16 février 2017 – La proposition de Loi pour la réforme de la prescription en matière pénale

Justice

La proposition de Loi pour la réforme de la prescription en matière pénale a été  définitivement adoptée par l’Assemblée nationale, jeudi 16 février 2017.

Les délais de prescription pour les crimes (homicide, crime sexuel…) sont portés de 10 à 20 ans après les faits ; les auteurs de délits de droit commun (vol, recel, abus de faiblesse…) pourront être poursuivis pendant 6 ans, contre 3 ans auparavant.

Concernant les infractions « occultes » ou « dissimulées » (délits financiers):

Ces infractions sont essentiellement de nature économique et financière comme la fraude fiscale, l’abus de biens sociaux, le trafic d’influence ou encore la prise illégale d’intérêts.

Jusqu’à présent, le délai de prescription pour ces délits financiers ne courait pas à partir de la date de l’infraction, mais à partir du moment où celle-ci était découverte.
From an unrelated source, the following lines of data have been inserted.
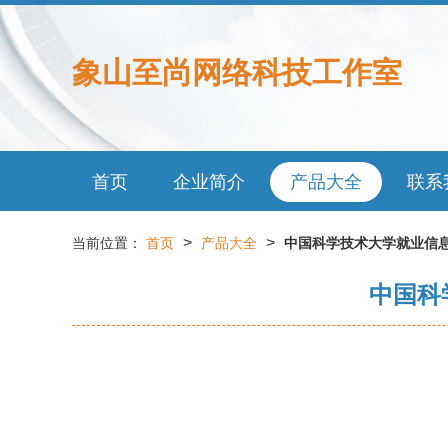
象山至尚网络科技工作室
首页
企业简介
产品大全
联系
>
>
当前位置：
首页
产品大全
中国科学技术大学就业信息
中国科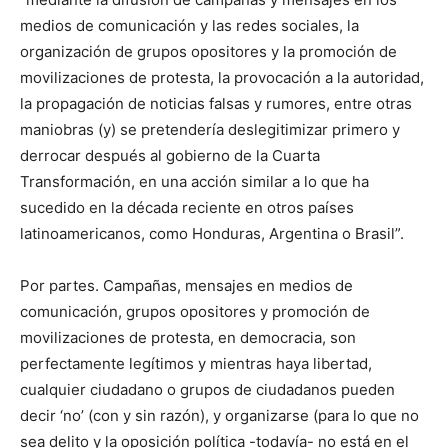
medios de comunicación y las redes sociales, la
organización de grupos opositores y la promoción de
movilizaciones de protesta, la provocación a la autoridad,
la propagación de noticias falsas y rumores, entre otras
maniobras (y) se pretendería deslegitimizar primero y
derrocar después al gobierno de la Cuarta
Transformación, en una acción similar a lo que ha
sucedido en la década reciente en otros países
latinoamericanos, como Honduras, Argentina o Brasil”.
Por partes. Campañas, mensajes en medios de
comunicación, grupos opositores y promoción de
movilizaciones de protesta, en democracia, son
perfectamente legítimos y mientras haya libertad,
cualquier ciudadano o grupos de ciudadanos pueden
decir ‘no’ (con y sin razón), y organizarse (para lo que no
sea delito y la oposición política -todavía- no está en el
La justice avait alors 3 ans pour entrer en action et enquêter ensuite sans limitation de temps. La nouvelle Loi porte ce délai à 6 ans.

Cependant, le gouvernement a déposé, en dernière minute, un amendement qui bouleverse ces règles en ajoutant un nouveau délai de prescription, courant à partir du jour où l’infraction « occulte » ou « dissimulée » a été commise : ce délai est fixé à 12 ans pour les délits et à 30 ans pour les crimes.

Pour prendre un exemple d’actualité : si la Loi était en vigueur actuellement, l’enquête sur l’emploi supposé fictif de Mme Fillon n’aurait pas pu remonter avant 2005 (2017-12 = 2005) alors que François Fillon a indiqué que son épouse « travaillait » pour lui comme assistante parlementaire depuis 1998 !

Je considère que cet amendement n’est pas acceptable. Il ne peut que renforcer la défiance de nos concitoyens envers les élus et les parlementaires.

Concernant les délits ou crimes à caractère sexuel :

Pour les crimes sexuels (les viols, par exemple), le délai de prescription passe également de 10 à 20 ans pour les victimes de plus de 15 ans ; il est porté à 6 ans pour les délits sexuels (harcèlement sexuel…). Le délai de prescription pour les victimes mineures de moins de 15 ans reste inchangé, il est de 20 ans.

Les députés écologistes souhaitaient qu’en cas d’agression sexuelle, le délai de prescription passe à 30 ans à partir du moment où les victimes atteignent leur majorité (amendement non-retenu). Nous avons également demandé que les auteurs d’agressions sexuelles puissent être poursuivis s’ils avaient commis leur crime moins de 6 ans avant l’entrée en vigueur du texte. Cet amendement a été retiré car il risquait d’être censuré par le Conseil constitutionnel, en vertu de la non-rétroactivité des lois.

Concernant les délits en matière de presse sur internet :

Lors de l’examen du texte au Sénat, un amendement qui allonge de trois mois à un an le délai de prescription des délits en matière de presse sur internet avait été adopté. Les députés écologistes ont déposé un amendement (non-retenu) pour supprimer cette disposition inégalitaire (la presse écrite n’est pas concernée) et qui remet en cause l’impératif de protection de la liberté d’expression.